## Task brief
The answer is the data repeated in full, with no pictures included.

## Collected data entries

____

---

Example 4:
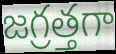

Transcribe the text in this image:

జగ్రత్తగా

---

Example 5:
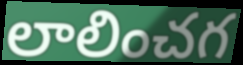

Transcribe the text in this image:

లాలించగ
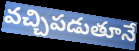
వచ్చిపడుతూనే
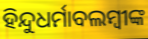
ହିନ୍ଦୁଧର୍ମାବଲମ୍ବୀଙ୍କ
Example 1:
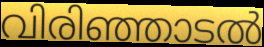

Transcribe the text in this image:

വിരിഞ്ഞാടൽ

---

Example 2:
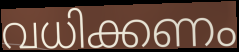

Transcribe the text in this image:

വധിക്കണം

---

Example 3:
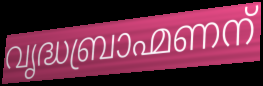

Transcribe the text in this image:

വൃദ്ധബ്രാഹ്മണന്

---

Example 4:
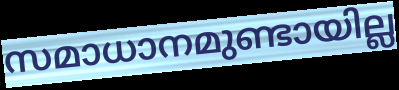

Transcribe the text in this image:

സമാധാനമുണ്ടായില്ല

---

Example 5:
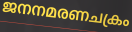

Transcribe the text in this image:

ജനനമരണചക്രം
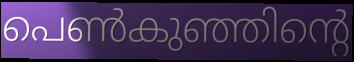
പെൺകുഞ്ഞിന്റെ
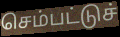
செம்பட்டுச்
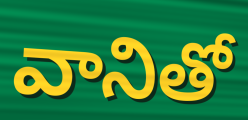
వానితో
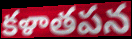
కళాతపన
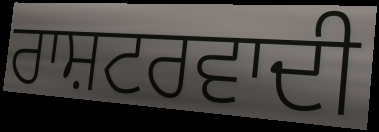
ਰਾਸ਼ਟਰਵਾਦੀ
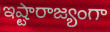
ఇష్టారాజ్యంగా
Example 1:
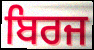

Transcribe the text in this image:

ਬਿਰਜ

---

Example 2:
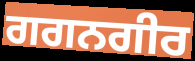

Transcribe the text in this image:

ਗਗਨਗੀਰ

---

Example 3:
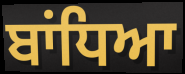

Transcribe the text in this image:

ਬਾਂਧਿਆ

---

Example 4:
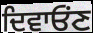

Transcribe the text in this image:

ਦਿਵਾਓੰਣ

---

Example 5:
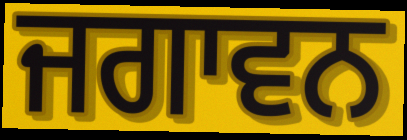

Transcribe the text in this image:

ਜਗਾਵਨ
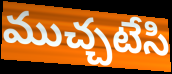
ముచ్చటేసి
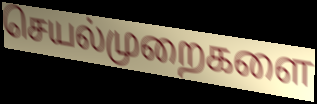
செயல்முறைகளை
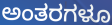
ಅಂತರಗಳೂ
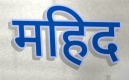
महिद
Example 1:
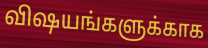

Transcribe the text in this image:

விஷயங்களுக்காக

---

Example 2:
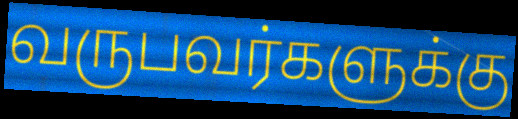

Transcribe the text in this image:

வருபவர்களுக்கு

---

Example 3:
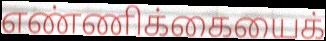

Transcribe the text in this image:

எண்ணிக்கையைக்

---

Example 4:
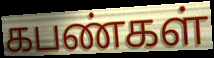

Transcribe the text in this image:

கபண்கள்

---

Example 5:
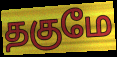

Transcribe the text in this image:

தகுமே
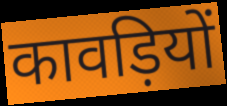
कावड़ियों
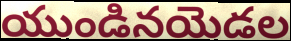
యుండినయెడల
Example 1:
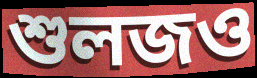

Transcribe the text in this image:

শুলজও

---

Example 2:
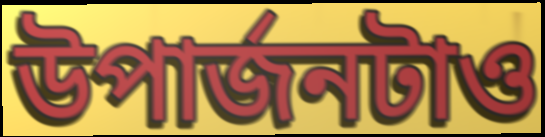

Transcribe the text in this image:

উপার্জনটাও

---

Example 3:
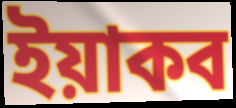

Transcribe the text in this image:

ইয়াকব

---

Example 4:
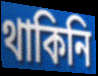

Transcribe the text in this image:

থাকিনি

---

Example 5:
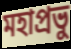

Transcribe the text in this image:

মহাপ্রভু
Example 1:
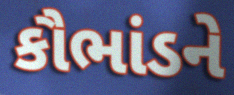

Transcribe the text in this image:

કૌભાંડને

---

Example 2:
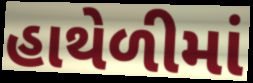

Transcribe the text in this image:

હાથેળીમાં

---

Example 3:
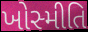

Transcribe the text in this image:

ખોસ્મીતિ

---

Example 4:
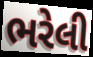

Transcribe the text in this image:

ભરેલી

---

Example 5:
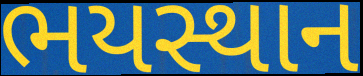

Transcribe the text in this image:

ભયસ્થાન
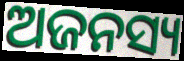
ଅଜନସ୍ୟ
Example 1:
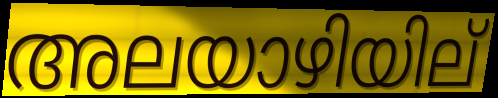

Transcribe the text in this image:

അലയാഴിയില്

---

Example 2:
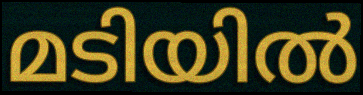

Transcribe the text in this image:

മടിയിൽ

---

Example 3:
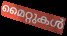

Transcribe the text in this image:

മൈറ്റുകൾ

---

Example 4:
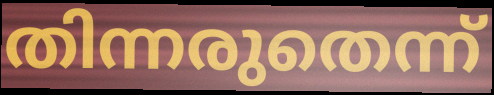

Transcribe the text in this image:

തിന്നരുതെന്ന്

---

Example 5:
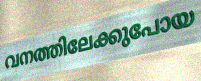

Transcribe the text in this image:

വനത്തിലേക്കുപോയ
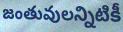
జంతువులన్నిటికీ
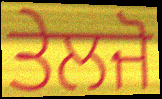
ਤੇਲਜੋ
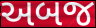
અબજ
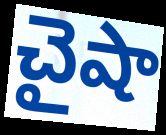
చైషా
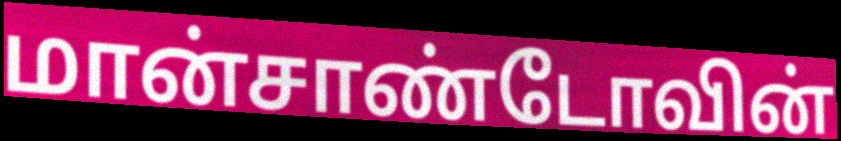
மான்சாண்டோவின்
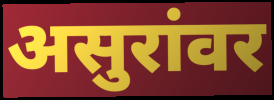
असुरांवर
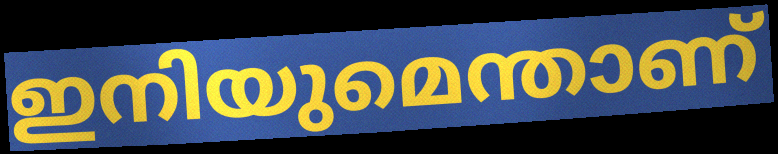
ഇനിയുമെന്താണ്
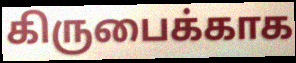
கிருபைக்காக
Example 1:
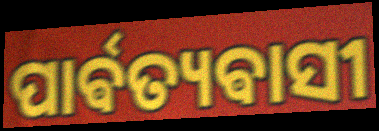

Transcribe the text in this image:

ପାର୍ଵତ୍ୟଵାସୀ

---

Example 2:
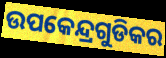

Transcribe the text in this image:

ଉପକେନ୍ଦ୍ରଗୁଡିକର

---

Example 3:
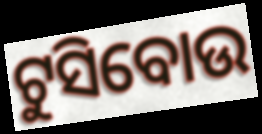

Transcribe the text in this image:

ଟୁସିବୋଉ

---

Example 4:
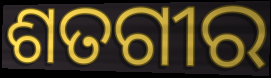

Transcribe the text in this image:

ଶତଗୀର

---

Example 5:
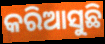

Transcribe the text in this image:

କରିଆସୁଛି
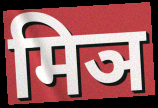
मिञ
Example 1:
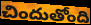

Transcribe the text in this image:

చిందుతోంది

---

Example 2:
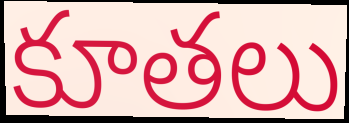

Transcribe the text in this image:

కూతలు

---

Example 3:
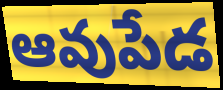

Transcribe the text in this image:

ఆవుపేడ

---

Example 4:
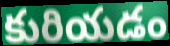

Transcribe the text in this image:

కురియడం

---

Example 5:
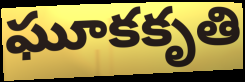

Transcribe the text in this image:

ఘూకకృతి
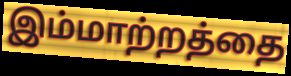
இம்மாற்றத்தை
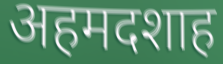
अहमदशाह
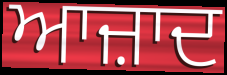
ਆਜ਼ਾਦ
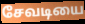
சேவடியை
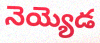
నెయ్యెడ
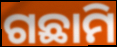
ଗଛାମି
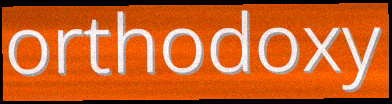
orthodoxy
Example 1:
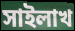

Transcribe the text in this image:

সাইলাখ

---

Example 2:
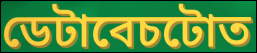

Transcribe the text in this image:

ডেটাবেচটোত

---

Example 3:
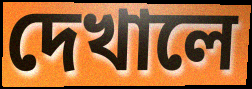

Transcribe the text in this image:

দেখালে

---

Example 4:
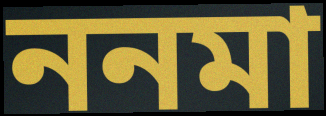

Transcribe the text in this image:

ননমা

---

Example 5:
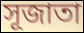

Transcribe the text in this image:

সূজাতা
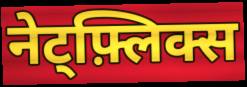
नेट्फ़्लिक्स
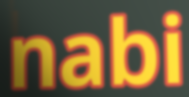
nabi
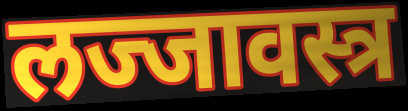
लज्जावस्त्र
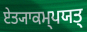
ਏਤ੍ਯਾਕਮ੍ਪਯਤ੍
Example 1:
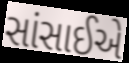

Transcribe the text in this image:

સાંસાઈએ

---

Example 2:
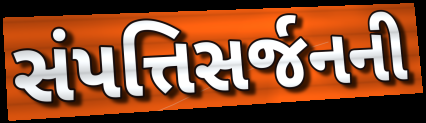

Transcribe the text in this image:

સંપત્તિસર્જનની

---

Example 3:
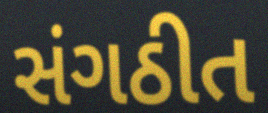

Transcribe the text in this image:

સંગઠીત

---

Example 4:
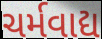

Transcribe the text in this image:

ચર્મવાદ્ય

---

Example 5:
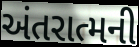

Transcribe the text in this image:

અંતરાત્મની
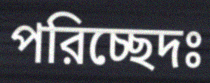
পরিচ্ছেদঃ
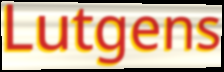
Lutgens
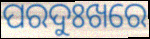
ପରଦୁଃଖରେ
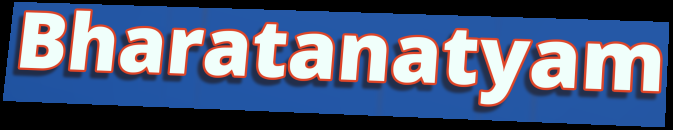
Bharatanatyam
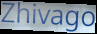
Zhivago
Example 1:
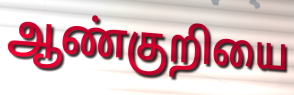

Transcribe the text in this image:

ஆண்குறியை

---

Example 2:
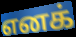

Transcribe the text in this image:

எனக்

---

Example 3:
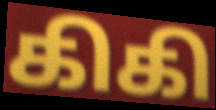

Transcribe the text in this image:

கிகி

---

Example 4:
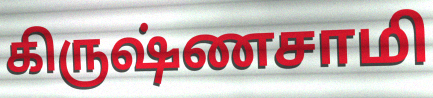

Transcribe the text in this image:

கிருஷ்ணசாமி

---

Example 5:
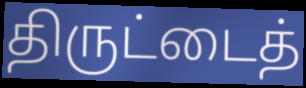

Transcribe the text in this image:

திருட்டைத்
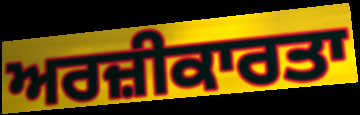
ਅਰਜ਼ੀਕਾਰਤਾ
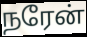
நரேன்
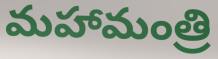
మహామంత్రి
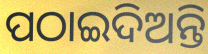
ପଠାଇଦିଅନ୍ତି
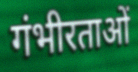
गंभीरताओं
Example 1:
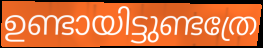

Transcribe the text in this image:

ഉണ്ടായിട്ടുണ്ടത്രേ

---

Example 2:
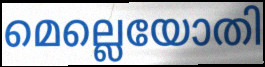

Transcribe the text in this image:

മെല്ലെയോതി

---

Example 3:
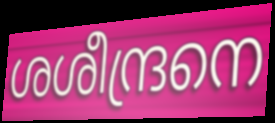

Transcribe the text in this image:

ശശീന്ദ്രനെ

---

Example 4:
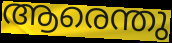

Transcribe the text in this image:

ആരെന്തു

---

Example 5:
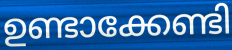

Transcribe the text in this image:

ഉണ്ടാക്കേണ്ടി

____

## Task result
---

Example 4:

Transcribe the text in this image:

జగ్రత్తగా

---

Example 5:

Transcribe the text in this image:

లాలించగ
వచ్చిపడుతూనే
ହିନ୍ଦୁଧର୍ମାବଲମ୍ବୀଙ୍କ
Example 1:

Transcribe the text in this image:

വിരിഞ്ഞാടൽ

---

Example 2:

Transcribe the text in this image:

വധിക്കണം

---

Example 3:

Transcribe the text in this image:

വൃദ്ധബ്രാഹ്മണന്

---

Example 4:

Transcribe the text in this image:

സമാധാനമുണ്ടായില്ല

---

Example 5:

Transcribe the text in this image:

ജനനമരണചക്രം
പെൺകുഞ്ഞിന്റെ
செம்பட்டுச்
వానితో
కళాతపన
ਰਾਸ਼ਟਰਵਾਦੀ
ఇష్టారాజ్యంగా
Example 1:

Transcribe the text in this image:

ਬਿਰਜ

---

Example 2:

Transcribe the text in this image:

ਗਗਨਗੀਰ

---

Example 3:

Transcribe the text in this image:

ਬਾਂਧਿਆ

---

Example 4:

Transcribe the text in this image:

ਦਿਵਾਓੰਣ

---

Example 5:

Transcribe the text in this image:

ਜਗਾਵਨ
ముచ్చటేసి
செயல்முறைகளை
ಅಂತರಗಳೂ
महिद
Example 1:

Transcribe the text in this image:

விஷயங்களுக்காக

---

Example 2:

Transcribe the text in this image:

வருபவர்களுக்கு

---

Example 3:

Transcribe the text in this image:

எண்ணிக்கையைக்

---

Example 4:

Transcribe the text in this image:

கபண்கள்

---

Example 5:

Transcribe the text in this image:

தகுமே
कावड़ियों
యుండినయెడల
Example 1:

Transcribe the text in this image:

শুলজও

---

Example 2:

Transcribe the text in this image:

উপার্জনটাও

---

Example 3:

Transcribe the text in this image:

ইয়াকব

---

Example 4:

Transcribe the text in this image:

থাকিনি

---

Example 5:

Transcribe the text in this image:

মহাপ্রভু
Example 1:

Transcribe the text in this image:

કૌભાંડને

---

Example 2:

Transcribe the text in this image:

હાથેળીમાં

---

Example 3:

Transcribe the text in this image:

ખોસ્મીતિ

---

Example 4:

Transcribe the text in this image:

ભરેલી

---

Example 5:

Transcribe the text in this image:

ભયસ્થાન
ଅଜନସ୍ୟ
Example 1:

Transcribe the text in this image:

അലയാഴിയില്

---

Example 2:

Transcribe the text in this image:

മടിയിൽ

---

Example 3:

Transcribe the text in this image:

മൈറ്റുകൾ

---

Example 4:

Transcribe the text in this image:

തിന്നരുതെന്ന്

---

Example 5:

Transcribe the text in this image:

വനത്തിലേക്കുപോയ
జంతువులన్నిటికీ
ਤੇਲਜੋ
અબજ
చైషా
மான்சாண்டோவின்
असुरांवर
ഇനിയുമെന്താണ്
கிருபைக்காக
Example 1:

Transcribe the text in this image:

ପାର୍ଵତ୍ୟଵାସୀ

---

Example 2:

Transcribe the text in this image:

ଉପକେନ୍ଦ୍ରଗୁଡିକର

---

Example 3:

Transcribe the text in this image:

ଟୁସିବୋଉ

---

Example 4:

Transcribe the text in this image:

ଶତଗୀର

---

Example 5:

Transcribe the text in this image:

କରିଆସୁଛି
मिञ
Example 1:

Transcribe the text in this image:

చిందుతోంది

---

Example 2:

Transcribe the text in this image:

కూతలు

---

Example 3:

Transcribe the text in this image:

ఆవుపేడ

---

Example 4:

Transcribe the text in this image:

కురియడం

---

Example 5:

Transcribe the text in this image:

ఘూకకృతి
இம்மாற்றத்தை
अहमदशाह
ਆਜ਼ਾਦ
சேவடியை
నెయ్యెడ
ଗଛାମି
orthodoxy
Example 1:

Transcribe the text in this image:

সাইলাখ

---

Example 2:

Transcribe the text in this image:

ডেটাবেচটোত

---

Example 3:

Transcribe the text in this image:

দেখালে

---

Example 4:

Transcribe the text in this image:

ননমা

---

Example 5:

Transcribe the text in this image:

সূজাতা
नेट्फ़्लिक्स
nabi
लज्जावस्त्र
ਏਤ੍ਯਾਕਮ੍ਪਯਤ੍
Example 1:

Transcribe the text in this image:

સાંસાઈએ

---

Example 2:

Transcribe the text in this image:

સંપત્તિસર્જનની

---

Example 3:

Transcribe the text in this image:

સંગઠીત

---

Example 4:

Transcribe the text in this image:

ચર્મવાદ્ય

---

Example 5:

Transcribe the text in this image:

અંતરાત્મની
পরিচ্ছেদঃ
Lutgens
ପରଦୁଃଖରେ
Bharatanatyam
Zhivago
Example 1:

Transcribe the text in this image:

ஆண்குறியை

---

Example 2:

Transcribe the text in this image:

எனக்

---

Example 3:

Transcribe the text in this image:

கிகி

---

Example 4:

Transcribe the text in this image:

கிருஷ்ணசாமி

---

Example 5:

Transcribe the text in this image:

திருட்டைத்
ਅਰਜ਼ੀਕਾਰਤਾ
நரேன்
మహామంత్రి
ପଠାଇଦିଅନ୍ତି
गंभीरताओं
Example 1:

Transcribe the text in this image:

ഉണ്ടായിട്ടുണ്ടത്രേ

---

Example 2:

Transcribe the text in this image:

മെല്ലെയോതി

---

Example 3:

Transcribe the text in this image:

ശശീന്ദ്രനെ

---

Example 4:

Transcribe the text in this image:

ആരെന്തു

---

Example 5:

Transcribe the text in this image:

ഉണ്ടാക്കേണ്ടി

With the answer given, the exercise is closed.